I knew after the first time I told my father’s story that it was important to come down from the almost delirious heights I had reached before returning home. After the second time, the only way I could think of doing that was to ride the subway into a far-off corner of New York, one that I had rarely if ever seen before, and stay there for hours, long after the sun had set and Angela had returned home from work. The thought of doing so came shortly after I had boarded a fully crowded train and found there was a comfort in being underground; in my strange logic at the time I thought of the world above as exposed and therefore vulnerable in ways that the rest of us down below weren’t. The idea of branching out to the rest of the city took root from there, and even though I had, after more than ten years, seen what I had always presumed to be a large share of New York, I had never traveled into a foreign neighborhood with the explicit purpose of wanting to be as far removed from my daily life as possible. Finding that remove was even now, with all the riches the city had amassed over the past few years, far easier than I had thought possible. Millionaires were reportedly common in the outer boroughs, and you were rarely far from an expensive, well-lit café, but when you came down to it, this was still an immigrants’ land and had continued to be regardless of how much they were pushed to the margins.
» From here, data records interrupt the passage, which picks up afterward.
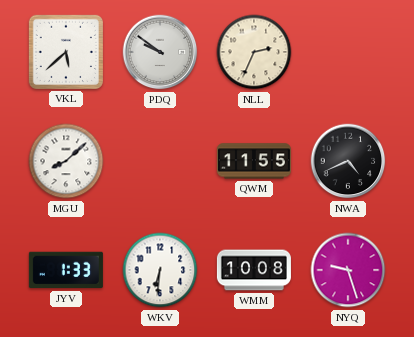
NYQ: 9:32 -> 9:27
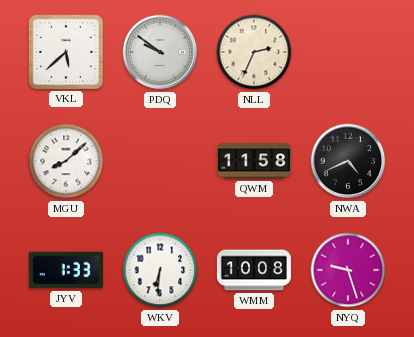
QWM: 11:55 -> 11:58
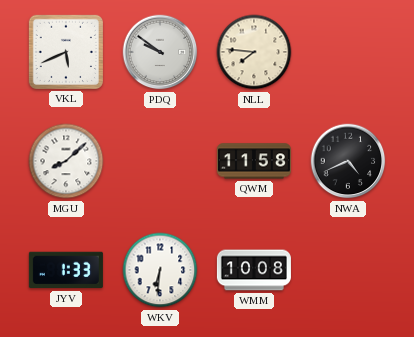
VKL: 5:38 -> 5:41
NLL: 2:34 -> 7:46
NYQ: 9:27 -> none
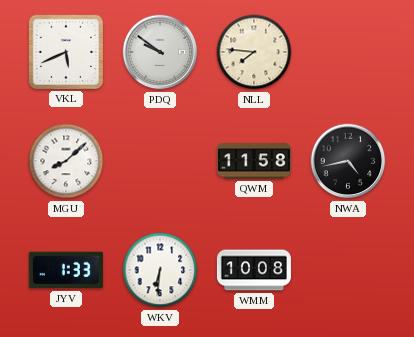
NWA: 4:41 -> 4:43
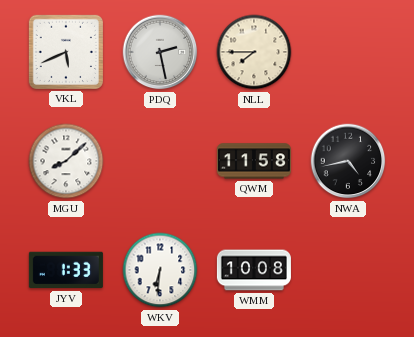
PDQ: 9:51 -> 2:28
NLL: 7:46 -> 7:45
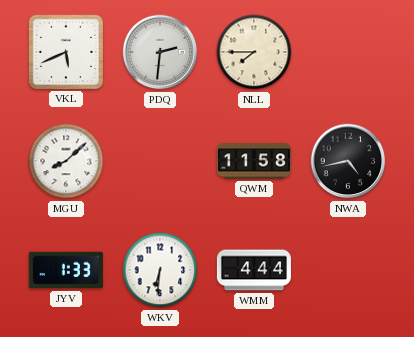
PDQ: 2:28 -> 2:31
WMM: 10:08 -> 4:44
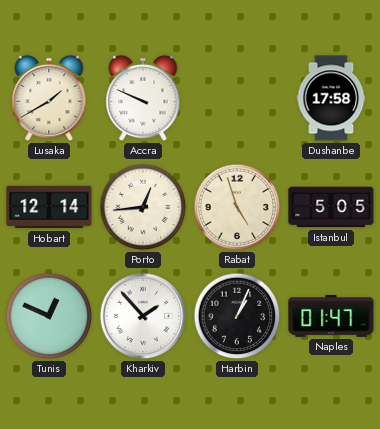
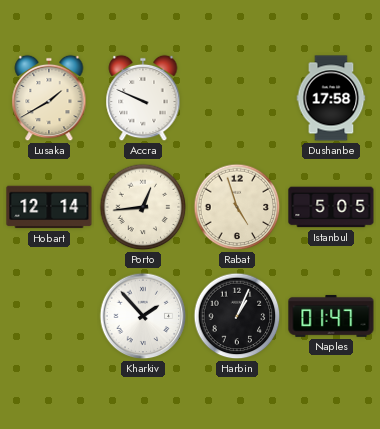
Tunis: 12:49 -> none
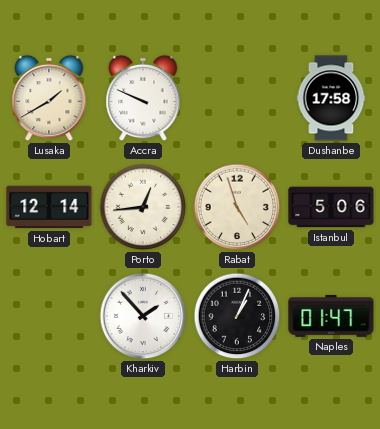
Istanbul: 5:05 -> 5:06
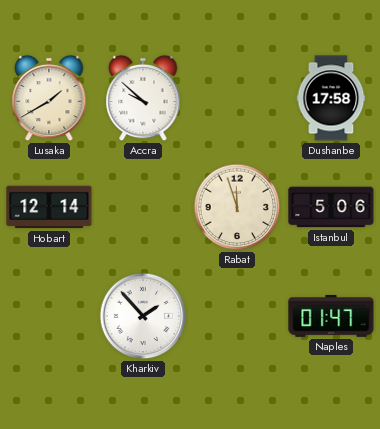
Accra: 9:49 -> 9:52
Porto: 12:44 -> none
Rabat: 4:57 -> 11:57
Harbin: 1:04 -> none
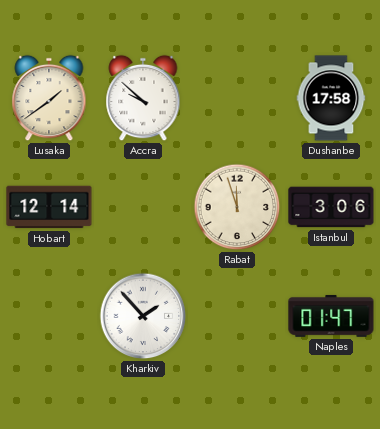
Lusaka: 1:40 -> 1:39
Istanbul: 5:06 -> 3:06
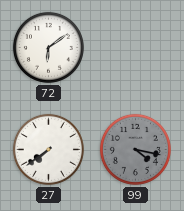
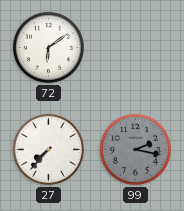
27: 7:39 -> 7:37
99: 4:17 -> 2:17
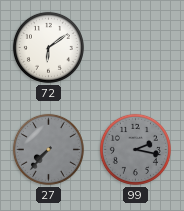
27 dial: white -> grey
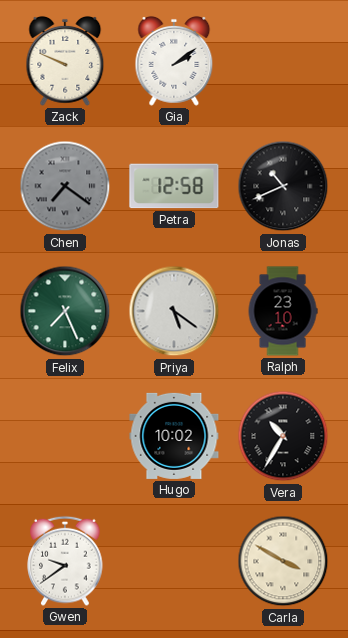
I sought out hard-to-reach neighborhoods that could be found only on the minor train lines that seemed to be in a perpetual state of disrepair, and often, after less than an hour’s journey, I found myself walking down wide, open-bungalowed streets where few people my generation and older spoke English without an accent. First in Brooklyn, and then later when that had started to feel exhausted, I roamed sections of Queens. As I did so, I often wondered what I would say to my students and Angela when I saw them next. I picked up oily, cheap pieces of fatty lamb and beef to eat, and after walking for two, sometimes three hours, returned home to find my wife on the couch waiting for me.